France, Cheese, Chateau and Strike Update
Our trip so far has been an absolute pleasure. After a whirlwind few days in Paris consisting of too much food and not enough sleep, we headed out to the French countryside. Slowly making our way down the Loire Valley in the direction of the Atlantic coast, we have been sampling the excellent cheeses, wines and chateau of the Loire, picnic-ing for lunch and treating ourselves to an excellent dinner in the evenings. We have met some very cool people along the way - the guys at Slide Performance in Orleans who helped us get some repairs done on the bug, the couple who run the Bed and Breakfast at Domaine Beaufort who shared some of their bubbly wine with us and who showed us their 1925 wooden-body Citroen car that, along with the farm and vineyard, had been in their family for 3 generations.
We are currently just outside of Angers where our friends have put us up in our very own chateau! OK, it's not really a chateau, but it certainly feels like one. It's actually an old farmhouse, parts of which date back 200 or 300 years (no one is quite sure - nor are they terribly interested in finding out because in the French scheme of things, 200-300 years is not very old) The farmhouse, which comes with it's very own name - La Fontaine du Mont - has been added to, remodeled and updated during it's history and now encompasses 1 rehearsal studio, 2 staircases, 2 living rooms, a dormitory for visiting bands, 2 offices for music producers and promoters and at least 20 other rooms. The main jewel of La Fontaine is the kitchen which is located in the oldest part of the house. It sports a stone floor, exposed beam ceiling (with enormous, smoke darkened timbers) modern appliances and a fireplace in the center of the room. It was here that, on our first night - seated on one side of the massive fireplace with our friend Chimene and her son, Goya - four-and-a-half year-old Aloise presented her spectale du danse from the other side of the rectangular fireplace, using the the frame as her "stage".
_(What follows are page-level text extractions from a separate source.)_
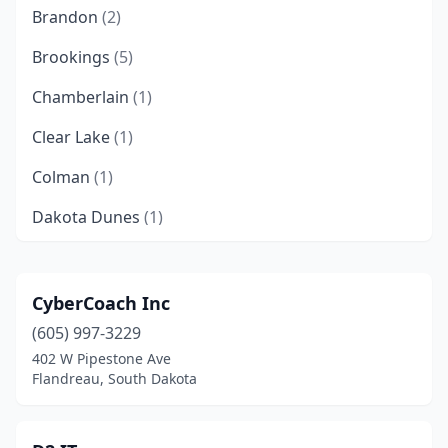
Brandon
(2)
Brookings
(5)
Chamberlain
(1)
Clear Lake
(1)
Colman
(1)
Dakota Dunes
(1)
De Smet
(1)
Dell Rapids
(1)
CyberCoach Inc
(605) 997-3229
Dupree
(1)
402 W Pipestone Ave
Egan
(1)
Flandreau, South Dakota
Elk Point
(2)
The strike, which continues with no end in sight, has made it difficult to find gasoline. It's a little disconcerting to drive past station after station and see that every one is closed...especially when you're down to 1/4 of a tank. No one here seems to be freaking out about it, so we're remaining calm as well. The gas station closure has led to a couple of funny goose-chases: We hear from someone that a station "just down the road" has gas, but invariably get lost trying to find it. If and/or when we find the station, they have run out of gas and we end up hanging out in the station parking lot, chatting with other drivers who had heard the same rumor and arrived to find that there was no gas. The strange thing is that no one is upset. Everyone seems to support, or at least understand the strike and everyone is sure that the government will figure things out very soon and that things will go back to normal. I'm sure things will go back to normal, but I am equally sure that it won't happen until after we leave the country.